Midway through last year, I almost shared a room with a declared anti-semite. His name is Mahathir Mohamad, and he was, at least then, the prime minister of Malaysia. He had come to my university to give a friendly chat, and give a talk he did, in agreeable surroundings, to a friendly crowd.
I was not there, attendance requiring a little more activity than I was capable of at that moment.
Given his history, a question was asked of Mohamad’s past comments and conduct re: Jews. And he answered with facile lightheartedness and a half-smile visible on video.
‘I have some Jewish friends, very good friends’, the prime minister said. ‘They are not like the other Jews. That’s why they are my friends.’
The audience gave a little laugh at this, something that was talked up a little, and chalked up to more, in the papers a day or so later.
In discussing this event after the fact, having not been there, having made no effort to attend, I found myself attempting to describe action while feeling only resignation.
Someone on Twitter wondered why no one in the room stood, at the point Mohamad reached the conclusion of this remark, and why no one undercut his ease and his damned jocularity with a shouted interruption of some kind.
I could only say – as well I might – that were I there, I would hope, I may have risen myself, and giving voice to dismay more than anger, begun to shout, or even just to speak, something rhythmic and appropriate, to render his half-smile ridiculous. Perhaps something to the tune of ‘shame, shame, shame’, as I have seen in documentary films. It’s what I may have said.

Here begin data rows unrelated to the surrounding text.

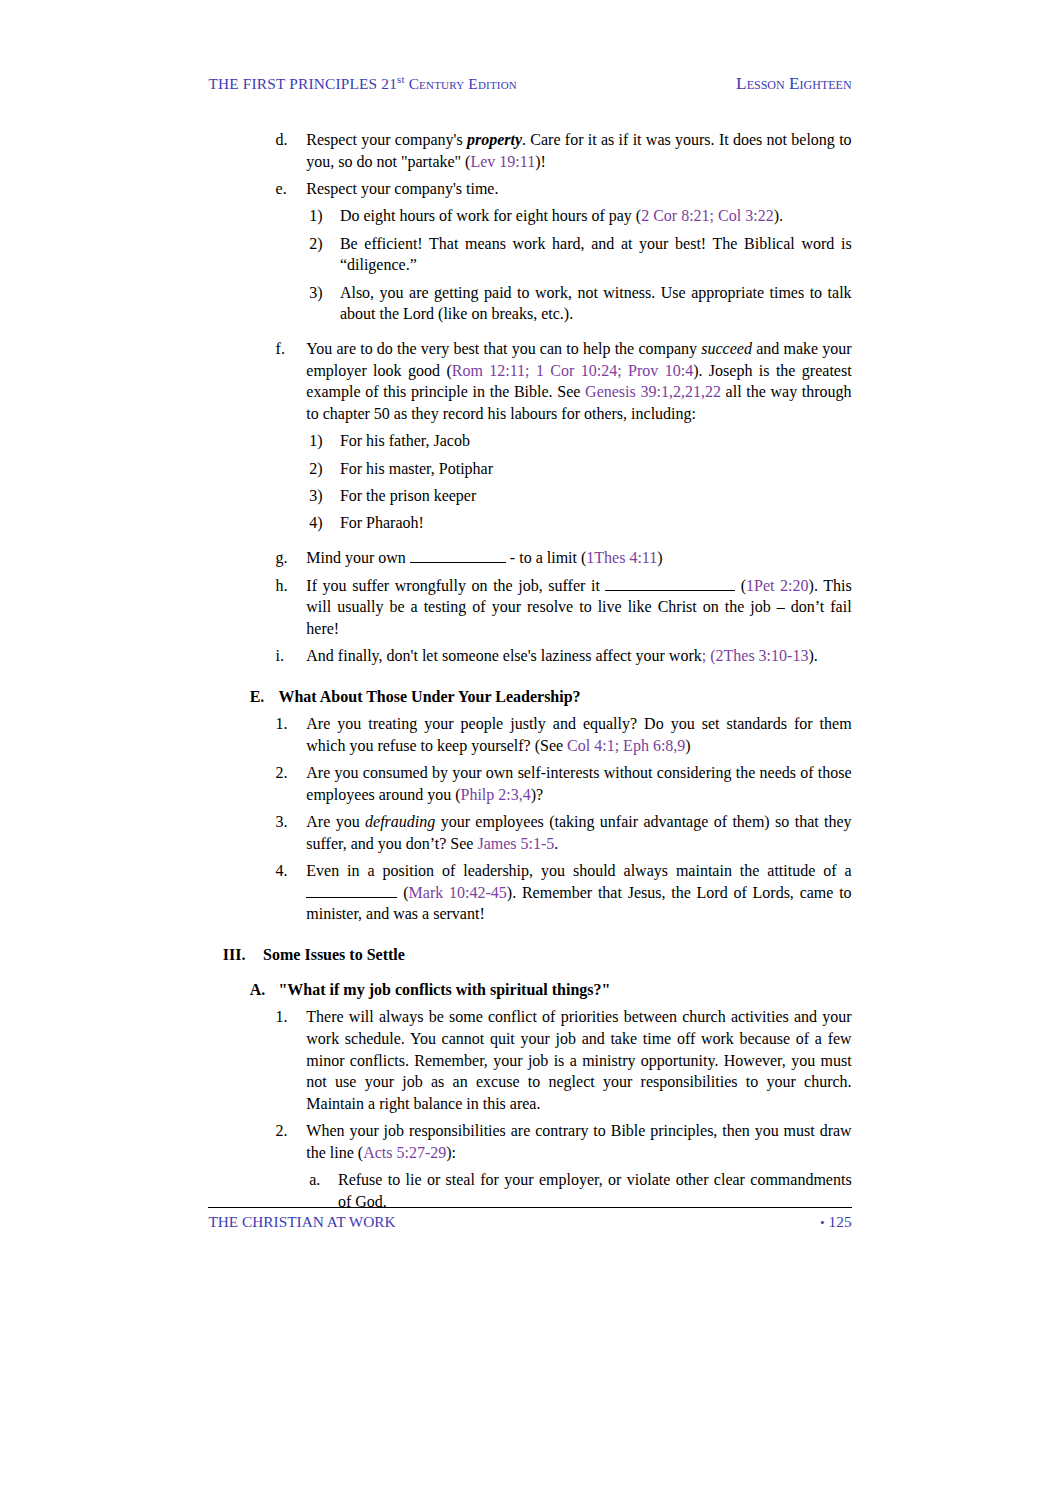THE FIRST PRINCIPLES 21st Century Edition
Lesson Eighteen
d. Respect your company's property. Care for it as if it was yours. It does not belong to you, so do not "partake" (Lev 19:11)!
e. Respect your company's time.
1) Do eight hours of work for eight hours of pay (2 Cor 8:21; Col 3:22).
2) Be efficient! That means work hard, and at your best! The Biblical word is “diligence.”
3) Also, you are getting paid to work, not witness. Use appropriate times to talk about the Lord (like on breaks, etc.).
f. You are to do the very best that you can to help the company succeed and make your employer look good (Rom 12:11; 1 Cor 10:24; Prov 10:4). Joseph is the greatest example of this principle in the Bible. See Genesis 39:1,2,21,22 all the way through to chapter 50 as they record his labours for others, including:
1) For his father, Jacob
2) For his master, Potiphar
3) For the prison keeper
4) For Pharaoh!
g. Mind your own - to a limit (1Thes 4:11)
h. If you suffer wrongfully on the job, suffer it (1Pet 2:20). This will usually be a testing of your resolve to live like Christ on the job – don’t fail here!
i. And finally, don't let someone else's laziness affect your work; (2Thes 3:10-13).
E. What About Those Under Your Leadership?
1. Are you treating your people justly and equally? Do you set standards for them which you refuse to keep yourself? (See Col 4:1; Eph 6:8,9)
2. Are you consumed by your own self-interests without considering the needs of those employees around you (Philp 2:3,4)?
3. Are you defrauding your employees (taking unfair advantage of them) so that they suffer, and you don’t? See James 5:1-5.
4. Even in a position of leadership, you should always maintain the attitude of a (Mark 10:42-45). Remember that Jesus, the Lord of Lords, came to minister, and was a servant!
III. Some Issues to Settle
A. "What if my job conflicts with spiritual things?"
1. There will always be some conflict of priorities between church activities and your work schedule. You cannot quit your job and take time off work because of a few minor conflicts. Remember, your job is a ministry opportunity. However, you must not use your job as an excuse to neglect your responsibilities to your church. Maintain a right balance in this area.
2. When your job responsibilities are contrary to Bible principles, then you must draw the line (Acts 5:27-29):
a. Refuse to lie or steal for your employer, or violate other clear commandments of God.
THE CHRISTIAN AT WORK
• 125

My interlocutor responded, with possibly bemused charity, that he was sure of it – that if I were there, he knows that is what I would have done.
But would I have risen? Would I have stood?
Can offense, which I felt upon hearing of the event, which pricked my face with red while watching it on video, be so easily turned into righteous condemnation? Can polite horror surpass passivity?
I have a predisposition for embarrassment, something I can catch like an aggressive pathogen from others, even if they are not showing symptoms.
When people say things in front of me for which they ought to be embarrassed, I likely feel it harder, and remember it with more permanence, than they do. But it’s rare I do more than furrow my brows, feel heat arrive in my forehead, and look quickly and furtively away.
Think on this. Is activity, of any kind, possible with such mundane millstones as personality suspends around our necks?
Active, pursuing, innately political. To speak and to chant requires certainty and purpose, and freedom, not just of action, but from the possibility of that effort being wasted, or misdirected along garden paths. Many have shallower reserves of that than might be imagined.
When our impulses suggest attendance, time and place conspire against it.
And when the time comes to stand, in the face of an obvious outrage, and begin the solemn and stentorian duty of someone at least open to activity, some of us can only watch from a distance, through a screen, at obvious racism expressed by someone other than ourselves, and wonder at a year’s remove whether something perhaps ought to have been said.